# DESCRIPTION OF THE TASK:
Copy out every line of the listing below without changing anything, and leave the pictures out of your answer.

# SUPPLIED DATA:
<<<<

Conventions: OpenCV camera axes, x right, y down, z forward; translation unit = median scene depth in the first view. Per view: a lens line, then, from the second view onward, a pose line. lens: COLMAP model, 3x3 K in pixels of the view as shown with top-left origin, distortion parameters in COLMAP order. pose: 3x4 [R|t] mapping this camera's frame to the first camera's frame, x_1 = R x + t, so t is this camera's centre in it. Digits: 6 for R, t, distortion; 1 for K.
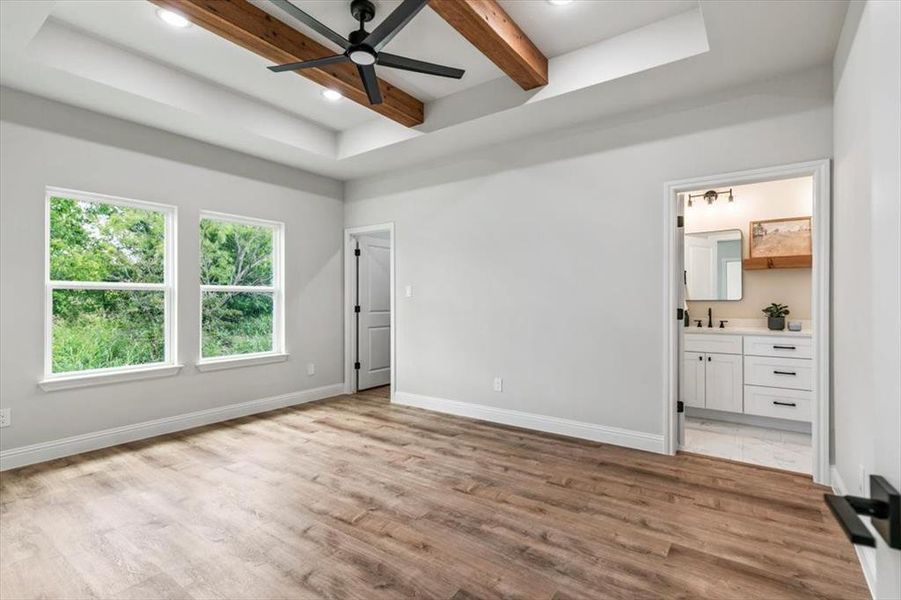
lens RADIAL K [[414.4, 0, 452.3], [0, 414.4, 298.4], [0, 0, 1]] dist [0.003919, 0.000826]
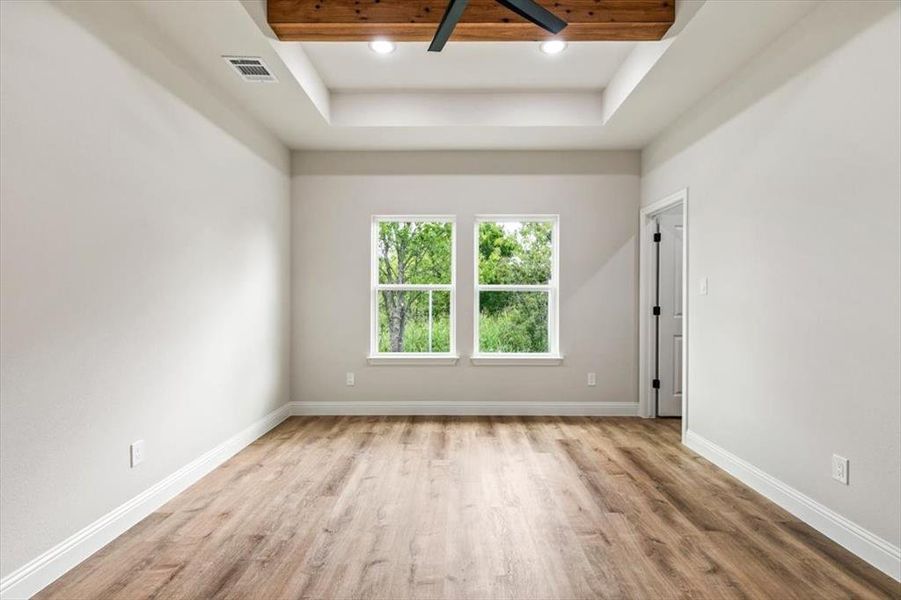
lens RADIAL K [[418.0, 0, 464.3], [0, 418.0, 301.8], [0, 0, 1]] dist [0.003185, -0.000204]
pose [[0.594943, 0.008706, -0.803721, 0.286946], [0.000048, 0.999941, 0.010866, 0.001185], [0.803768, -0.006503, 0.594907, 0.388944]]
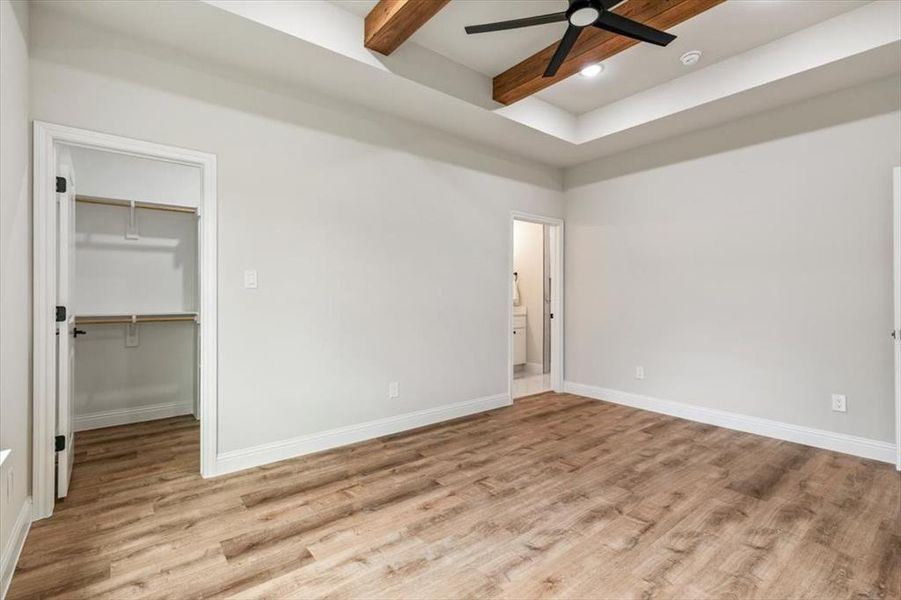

>>>>

# WRITTEN REPLY:
Conventions: OpenCV camera axes, x right, y down, z forward; translation unit = median scene depth in the first view. Per view: a lens line, then, from the second view onward, a pose line. lens: COLMAP model, 3x3 K in pixels of the view as shown with top-left origin, distortion parameters in COLMAP order. pose: 3x4 [R|t] mapping this camera's frame to the first camera's frame, x_1 = R x + t, so t is this camera's centre in it. Digits: 6 for R, t, distortion; 1 for K.
lens RADIAL K [[414.4, 0, 452.3], [0, 414.4, 298.4], [0, 0, 1]] dist [0.003919, 0.000826]
lens RADIAL K [[418.0, 0, 464.3], [0, 418.0, 301.8], [0, 0, 1]] dist [0.003185, -0.000204]
pose [[0.594943, 0.008706, -0.803721, 0.286946], [0.000048, 0.999941, 0.010866, 0.001185], [0.803768, -0.006503, 0.594907, 0.388944]]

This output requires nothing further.